Figure emblématique du star system, Marilyn Monroe incarne à elle seule l’apogée d’un Hollywood qui savait fabriquer des mythes autant qu’il façonnait des films. De Norma Jean à l’icône planétaire, son corps, son image et sa démarche ont été patiemment sculptés par une industrie obsédée par la perfection visuelle. Retracer cette métamorphose, c’est comprendre comment une femme est devenue l’un des symboles les plus durables de l’histoire du cinéma.


Dans l’histoire du cinéma américain, Marilyn Monroe apparaît comme l’une des créations les plus abouties du star system. Pourtant, pour comprendre comment cette figure est née, il faut revenir à ce que Marilyn appelait elle-même « mon ami magique », son corps. Dès ses débuts, ce corps devient bien plus qu’une présence physique ; il constitue la matière première sur laquelle Hollywood va bâtir un mythe. Lorsque Norma Jean Baker franchit la porte d’une agence de mannequins à dix-neuf ans, elle n’est encore qu’une jeune femme timide. Mais la directrice, habituée aux silhouettes interchangeables, perçoit immédiatement quelque chose de différent. Cette douceur lumineuse, presque angélique, s’inscrit dans la lignée des “découvertes” hollywoodiennes, où un simple regard suffit à déclencher un processus de transformation. C’est précisément à partir de ce moment que la mécanique du star system se met en marche.

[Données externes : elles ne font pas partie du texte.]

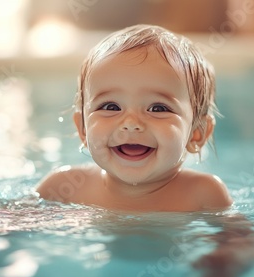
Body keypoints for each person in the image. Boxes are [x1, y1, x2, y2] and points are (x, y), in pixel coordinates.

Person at [36, 24, 232, 212]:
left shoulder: (204, 194)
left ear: (197, 133)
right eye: (111, 106)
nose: (131, 124)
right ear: (83, 129)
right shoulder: (64, 189)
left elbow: (237, 243)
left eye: (157, 108)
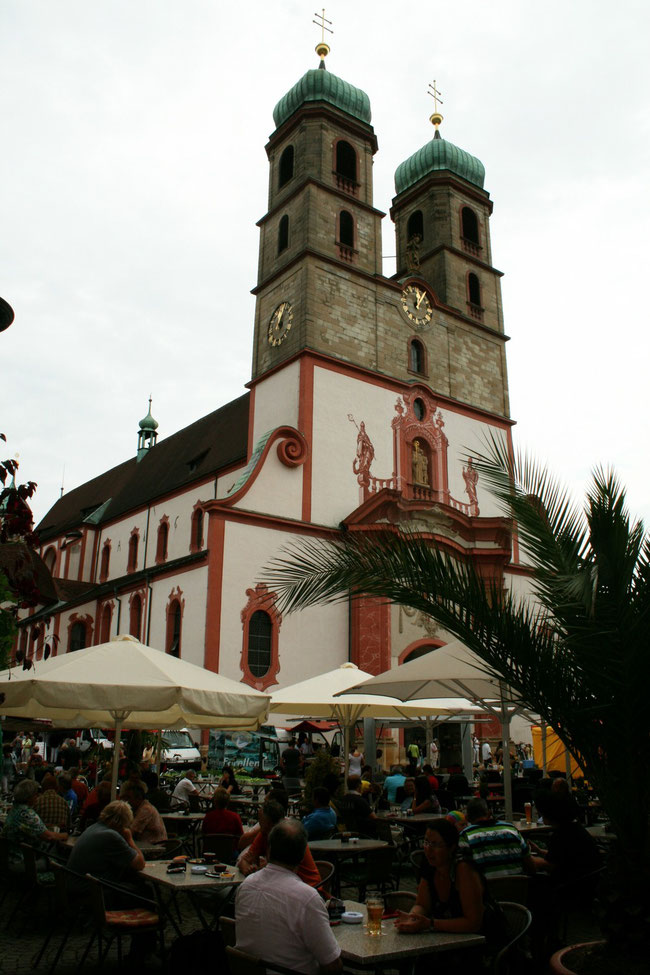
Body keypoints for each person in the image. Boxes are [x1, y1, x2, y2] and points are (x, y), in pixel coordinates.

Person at [236, 818, 342, 975]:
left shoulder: (245, 886)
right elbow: (332, 964)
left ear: (269, 850)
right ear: (302, 856)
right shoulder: (307, 899)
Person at [395, 819, 487, 938]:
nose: (428, 849)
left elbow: (473, 923)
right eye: (426, 842)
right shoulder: (430, 865)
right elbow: (422, 905)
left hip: (479, 941)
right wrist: (413, 918)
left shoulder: (463, 869)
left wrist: (430, 924)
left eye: (435, 844)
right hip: (446, 939)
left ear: (451, 847)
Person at [67, 799, 146, 892]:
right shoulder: (111, 836)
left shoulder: (93, 827)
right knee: (144, 890)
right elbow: (140, 864)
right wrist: (129, 838)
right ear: (124, 822)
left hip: (75, 884)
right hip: (90, 890)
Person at [239, 800, 321, 886]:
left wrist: (262, 870)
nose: (259, 824)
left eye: (261, 821)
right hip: (284, 885)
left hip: (307, 886)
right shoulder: (264, 834)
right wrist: (248, 870)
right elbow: (244, 860)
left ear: (270, 824)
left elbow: (281, 871)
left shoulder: (290, 838)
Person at [2, 779, 69, 874]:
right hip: (22, 863)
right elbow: (49, 837)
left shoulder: (15, 810)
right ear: (29, 797)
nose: (38, 797)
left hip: (8, 860)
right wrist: (64, 835)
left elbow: (32, 826)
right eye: (36, 795)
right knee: (61, 861)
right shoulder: (27, 814)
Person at [458, 798, 535, 880]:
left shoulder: (465, 836)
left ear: (467, 818)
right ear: (489, 813)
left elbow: (465, 873)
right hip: (518, 889)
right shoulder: (511, 830)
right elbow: (531, 866)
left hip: (485, 891)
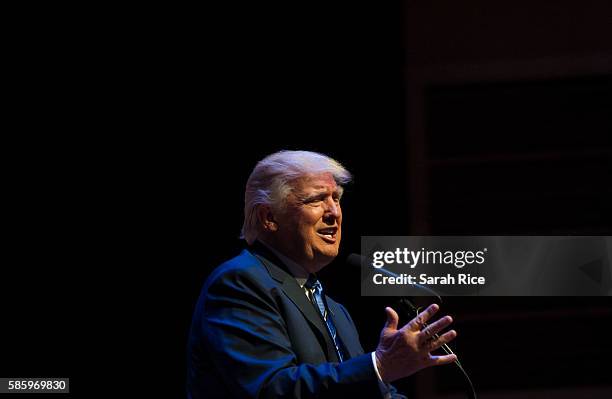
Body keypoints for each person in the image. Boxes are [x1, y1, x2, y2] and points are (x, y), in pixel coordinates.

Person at [187, 150, 458, 398]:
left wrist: (380, 374)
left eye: (336, 199)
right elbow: (271, 389)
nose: (334, 213)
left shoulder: (333, 309)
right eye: (316, 200)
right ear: (269, 218)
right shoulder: (240, 283)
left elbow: (360, 390)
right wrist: (379, 365)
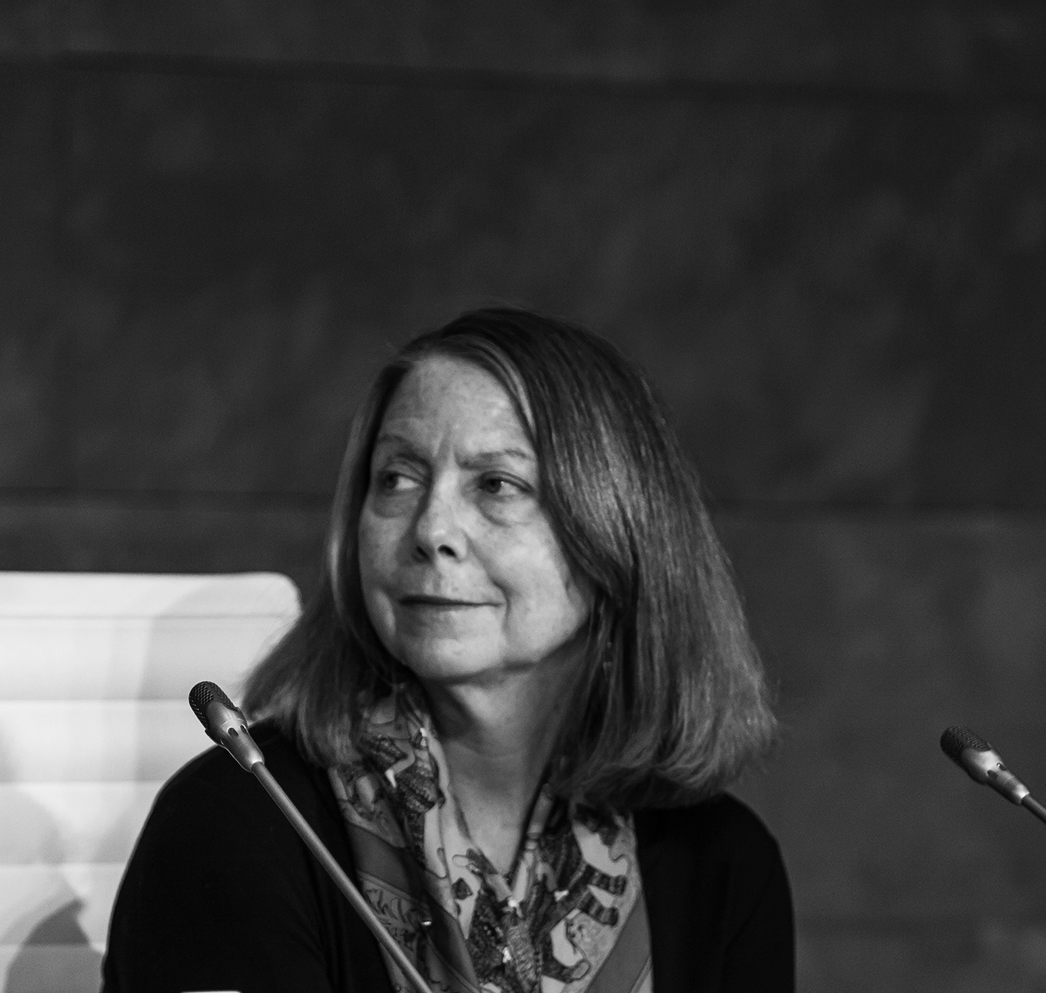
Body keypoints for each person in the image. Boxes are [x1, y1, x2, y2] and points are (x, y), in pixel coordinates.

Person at [101, 308, 794, 993]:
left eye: (497, 485)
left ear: (618, 530)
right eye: (397, 478)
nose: (432, 528)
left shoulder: (720, 865)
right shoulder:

Or, pour que cette transformation soit complète, Hollywood doit intervenir. Comme les studios l’avaient fait pour Jean Harlow ou Rita Hayworth, ils imposent à Norma Jean une métamorphose capillaire. Le blond platine, d’abord réticent, devient rapidement un signe distinctif, un code visuel immédiatement lisible. En adoptant cette couleur, elle ne change pas seulement d’apparence : elle entre dans une tradition hollywoodienne où la chevelure devient un emblème, un outil de reconnaissance instantanée. C’est ainsi qu’en juin 1945, Norma Jean disparaît progressivement pour laisser place à Marilyn Monroe, figure façonnée pour la lumière. Cette construction passe également par une obsession typique de l’époque : la quantification du désir. Les mensurations de Marilyn, comme celles de tant d’autres actrices, deviennent un sujet public, commenté, fantasmé, parfois même inventé. Les studios savent que ces chiffres nourrissent l’imaginaire collectif, et Marilyn elle-même joue avec cette logique en plaisantant sur une épitaphe chiffrée. Ce rapport presque mathématique au corps illustre parfaitement la manière dont Hollywood transforme une femme en icône, en surface de projection.


Cependant, plus l’image publique se solidifie, plus l’écart avec la réalité intime se creuse. Comme Judy Garland ou Ava Gardner avant elle, Marilyn ressent profondément cette dissonance. Ses confidences à Simone Signoret — ses jambes qu’elle juge imparfaites, ses mains qu’elle trouve trop courtes — montrent combien la star hollywoodienne vit dans un décalage permanent entre ce qu’elle incarne et ce qu’elle perçoit. Cette tension, loin d’affaiblir le mythe, contribue paradoxalement à l’alimenter : la fragilité de la femme renforce la puissance de l’icône. C’est dans ce contexte que sa démarche légendaire prend tout son sens. Ce déhanchement, devenu signature, illustre à merveille la manière dont un détail peut se transformer en symbole. Qu’il soit naturel ou travaillé, il s’inscrit dans la tradition des gestes iconiques du cinéma : la frange de Louise Brooks, le regard de Garbo, la silhouette de Dietrich. Le fait que Marilyn ait étudié l’anatomie pour comprendre le mouvement du corps montre qu’elle n’est pas seulement façonnée par le système : elle participe activement à la création de son propre langage visuel.


Mais cette construction, aussi brillante soit-elle, a un revers. À mesure que Marilyn devient une figure mythique, Norma Jean s’efface. Comme tant d’autres stars des studios, elle se retrouve prisonnière d’un personnage qu’elle doit incarner en permanence. Ce glissement, typique du star system, révèle les limites d’un système qui exige une perfection constante. À la fin de sa vie, Marilyn semble enfermée dans cette image qu’elle a contribué à créer, confirmant ainsi que le mythe, une fois lancé, échappe toujours à celle ou celui qui l’a initié. Marilyn Monroe apparaît à la fois comme l’apogée et le crépuscule du star system hollywoodien. Elle incarne la réussite absolue d’une industrie capable de fabriquer des icônes, mais aussi la fragilité de ces constructions lorsqu’elles se heurtent à la réalité humaine. C’est précisément cette tension, entre fabrication et vérité, entre lumière et vulnérabilité, qui fait d’elle l’une des figures les plus fascinantes de l’histoire du cinéma.